Stored data:
##########

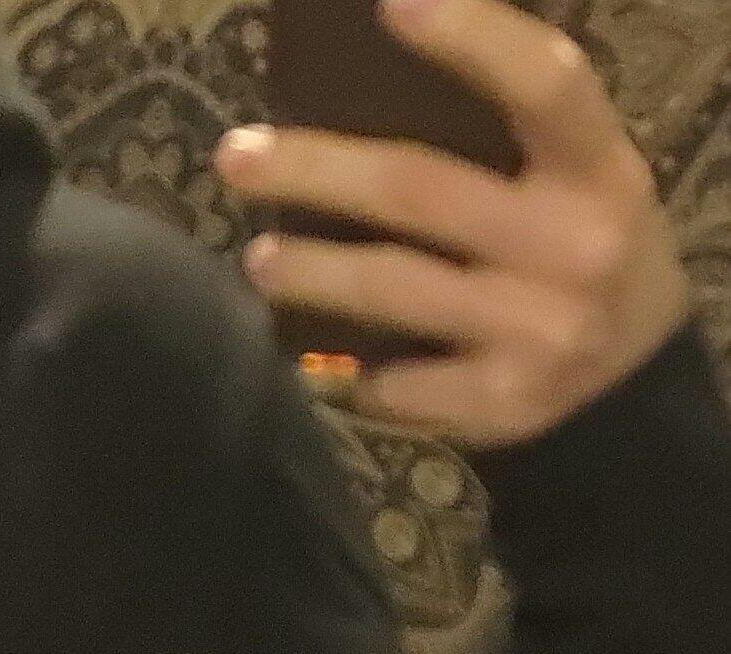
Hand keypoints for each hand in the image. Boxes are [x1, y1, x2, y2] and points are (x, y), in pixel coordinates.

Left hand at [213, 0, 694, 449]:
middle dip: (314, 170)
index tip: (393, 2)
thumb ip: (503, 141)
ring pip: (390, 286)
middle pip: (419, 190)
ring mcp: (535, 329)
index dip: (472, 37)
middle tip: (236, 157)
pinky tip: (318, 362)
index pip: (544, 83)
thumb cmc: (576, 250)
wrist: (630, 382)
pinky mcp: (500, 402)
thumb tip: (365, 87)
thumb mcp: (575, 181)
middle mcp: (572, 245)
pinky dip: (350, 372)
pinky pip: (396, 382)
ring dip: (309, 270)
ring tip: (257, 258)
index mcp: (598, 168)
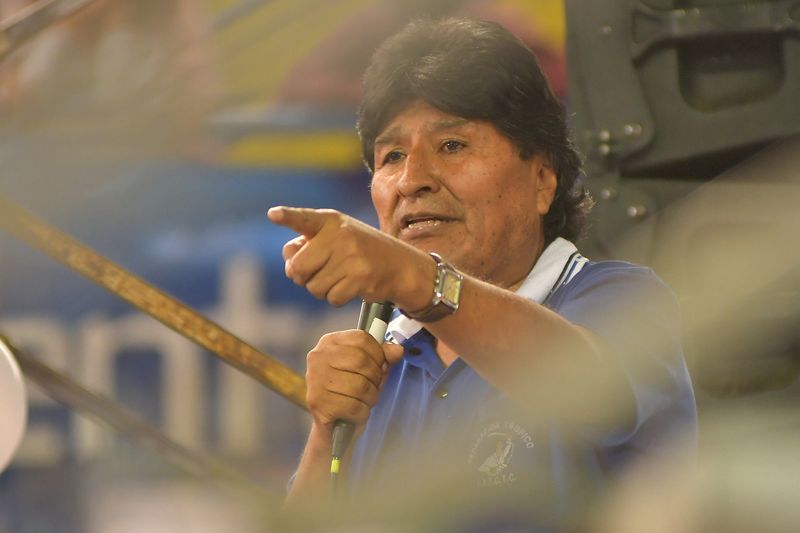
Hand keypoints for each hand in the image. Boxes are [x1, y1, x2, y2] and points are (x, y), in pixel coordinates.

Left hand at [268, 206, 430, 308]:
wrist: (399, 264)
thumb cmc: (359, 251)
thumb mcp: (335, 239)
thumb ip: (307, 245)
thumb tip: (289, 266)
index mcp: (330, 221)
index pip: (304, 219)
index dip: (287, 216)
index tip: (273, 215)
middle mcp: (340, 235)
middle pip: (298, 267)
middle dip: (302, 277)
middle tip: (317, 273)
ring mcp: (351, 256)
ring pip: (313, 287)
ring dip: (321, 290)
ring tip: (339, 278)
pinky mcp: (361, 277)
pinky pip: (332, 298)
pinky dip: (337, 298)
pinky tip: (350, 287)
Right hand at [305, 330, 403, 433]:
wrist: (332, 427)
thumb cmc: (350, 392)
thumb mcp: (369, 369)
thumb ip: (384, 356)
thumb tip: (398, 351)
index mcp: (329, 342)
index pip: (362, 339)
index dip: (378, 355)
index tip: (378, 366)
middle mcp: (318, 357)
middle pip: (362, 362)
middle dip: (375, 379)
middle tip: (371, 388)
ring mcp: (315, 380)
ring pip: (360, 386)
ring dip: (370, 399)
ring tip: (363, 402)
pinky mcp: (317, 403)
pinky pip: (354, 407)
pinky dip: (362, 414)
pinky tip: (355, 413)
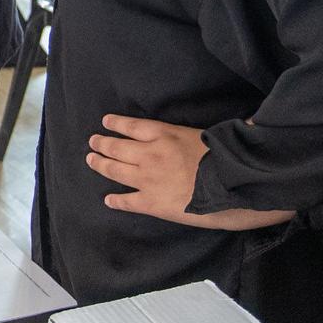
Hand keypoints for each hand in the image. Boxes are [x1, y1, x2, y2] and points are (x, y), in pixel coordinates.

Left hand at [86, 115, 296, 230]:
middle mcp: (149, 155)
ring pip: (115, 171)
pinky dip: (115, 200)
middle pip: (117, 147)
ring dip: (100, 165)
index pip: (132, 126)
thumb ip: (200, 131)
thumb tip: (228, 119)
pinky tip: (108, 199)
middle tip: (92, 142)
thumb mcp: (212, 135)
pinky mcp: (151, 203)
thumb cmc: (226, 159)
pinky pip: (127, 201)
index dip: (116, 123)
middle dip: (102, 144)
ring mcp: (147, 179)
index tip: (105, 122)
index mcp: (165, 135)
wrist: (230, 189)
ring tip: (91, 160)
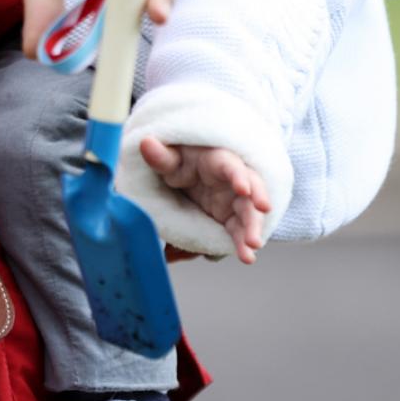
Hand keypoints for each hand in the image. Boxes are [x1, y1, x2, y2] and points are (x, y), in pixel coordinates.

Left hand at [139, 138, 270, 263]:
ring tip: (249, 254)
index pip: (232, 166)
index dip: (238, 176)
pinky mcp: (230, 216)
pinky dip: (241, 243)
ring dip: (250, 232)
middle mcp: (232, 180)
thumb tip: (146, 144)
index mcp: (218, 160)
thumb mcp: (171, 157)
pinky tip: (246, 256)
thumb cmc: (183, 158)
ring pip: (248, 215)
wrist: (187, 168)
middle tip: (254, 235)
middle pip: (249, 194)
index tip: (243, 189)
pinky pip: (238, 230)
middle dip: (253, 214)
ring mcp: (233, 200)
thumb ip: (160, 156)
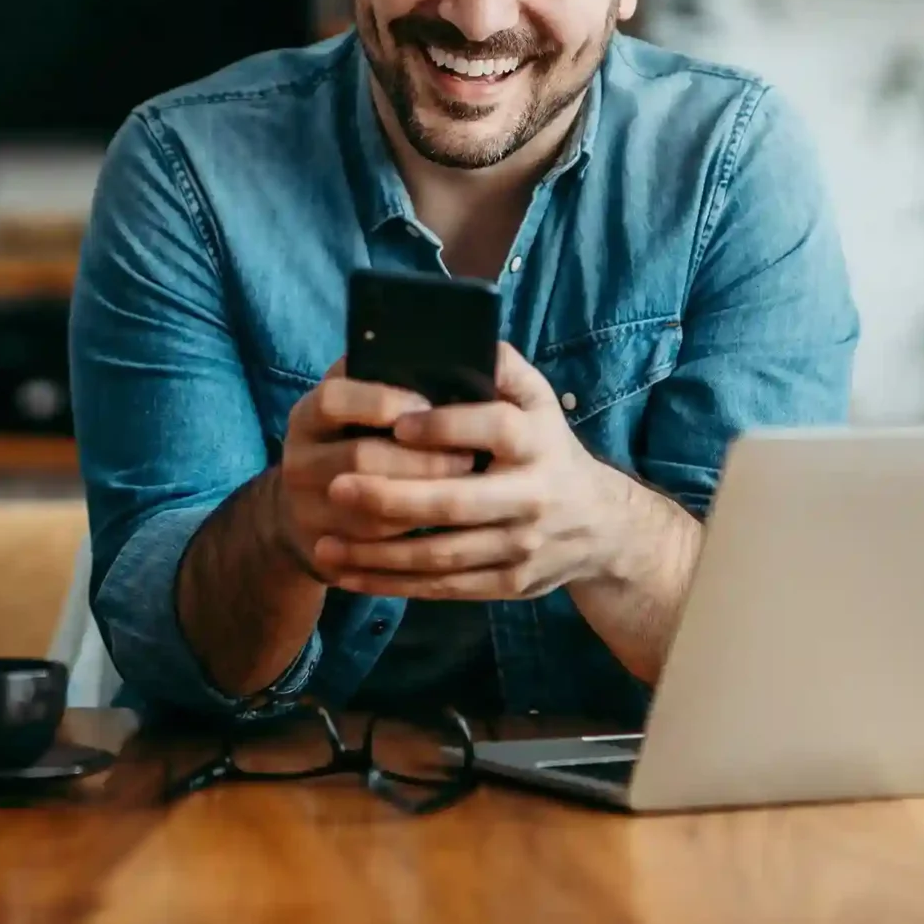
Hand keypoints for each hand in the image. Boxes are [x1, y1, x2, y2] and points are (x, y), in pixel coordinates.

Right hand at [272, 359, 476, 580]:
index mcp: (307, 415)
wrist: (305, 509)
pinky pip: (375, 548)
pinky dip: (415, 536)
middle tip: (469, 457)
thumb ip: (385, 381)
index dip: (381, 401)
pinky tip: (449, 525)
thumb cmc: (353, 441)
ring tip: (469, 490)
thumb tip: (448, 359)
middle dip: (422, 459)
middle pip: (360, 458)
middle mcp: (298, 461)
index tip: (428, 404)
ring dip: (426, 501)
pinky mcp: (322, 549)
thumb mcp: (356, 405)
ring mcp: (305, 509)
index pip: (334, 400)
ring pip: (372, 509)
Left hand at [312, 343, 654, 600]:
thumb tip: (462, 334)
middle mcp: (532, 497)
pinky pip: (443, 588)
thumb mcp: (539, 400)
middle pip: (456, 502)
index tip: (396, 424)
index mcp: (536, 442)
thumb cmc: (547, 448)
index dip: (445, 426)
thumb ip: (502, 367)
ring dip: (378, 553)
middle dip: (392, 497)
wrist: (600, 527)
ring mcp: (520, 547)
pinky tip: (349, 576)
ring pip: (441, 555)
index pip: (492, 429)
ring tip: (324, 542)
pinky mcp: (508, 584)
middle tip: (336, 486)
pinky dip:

##########

--- Problem to solve ---
Starting with the line that contains "pinky mcp: (151, 203)", print every line through the end of the data exactly as written; omit all pictures and add nothing else.

--- Response to the exercise ---
pinky mcp: (151, 203)
thumb cmc: (226, 159)
pinky pip: (127, 201)
index dip: (116, 123)
middle dip: (102, 144)
ring mcp: (147, 179)
index tip: (105, 122)
index mcp: (165, 135)
wrist: (230, 189)
ring tip: (91, 160)
Hand keypoints for each hand in the image. Boxes are [x1, y1, x2, y2] and points are (x, y), in pixel coordinates.

Left hand at [139, 138, 270, 263]:
ring tip: (249, 254)
index pip: (232, 166)
index dip: (238, 176)
pinky mcp: (230, 216)
pinky dip: (241, 243)
ring dip: (250, 232)
middle mcp: (232, 180)
thumb tip: (146, 144)
index mcp: (218, 160)
thumb mcp: (171, 157)
pinky tip: (246, 256)
thumb cmc: (183, 158)
ring pip: (248, 215)
wrist: (187, 168)
middle tip: (254, 235)
middle pip: (249, 194)
index tip: (243, 189)
pinky pip: (238, 230)
middle dip: (253, 214)
ring mcp: (233, 200)
thumb ip: (160, 156)
Hand keypoints for each hand in the image. Boxes are [x1, y1, x2, y2] and points are (x, y), in pixel coordinates.

Right hand at [272, 359, 476, 580]:
index mcp: (307, 415)
wrist: (305, 509)
pinky pip: (375, 548)
pinky dip: (415, 536)
middle tip: (469, 457)
thumb ip: (385, 381)
index dip: (381, 401)
pinky tip: (449, 525)
thumb cmc: (353, 441)
ring tip: (469, 490)
thumb tip: (448, 359)
middle dip: (422, 459)
middle pip: (360, 458)
middle mcp: (298, 461)
index tip: (428, 404)
ring dip: (426, 501)
pinky mcp: (322, 549)
thumb mcp: (356, 405)
ring mcp: (305, 509)
index pip: (334, 400)
ring pip: (372, 509)
Left hand at [312, 343, 654, 600]:
thumb tip: (462, 334)
middle mcp: (532, 497)
pinky pip: (443, 588)
thumb mcp: (539, 400)
middle pip: (456, 502)
index tip: (396, 424)
index mcp: (536, 442)
thumb cmc: (547, 448)
index dip: (445, 426)
thumb ip: (502, 367)
ring dip: (378, 553)
middle dip: (392, 497)
wrist: (600, 527)
ring mcp: (520, 547)
pinky tip: (349, 576)
ring pip: (441, 555)
index pip: (492, 429)
ring tip: (324, 542)
pinky mcp: (508, 584)
middle tip: (336, 486)
pinky dip:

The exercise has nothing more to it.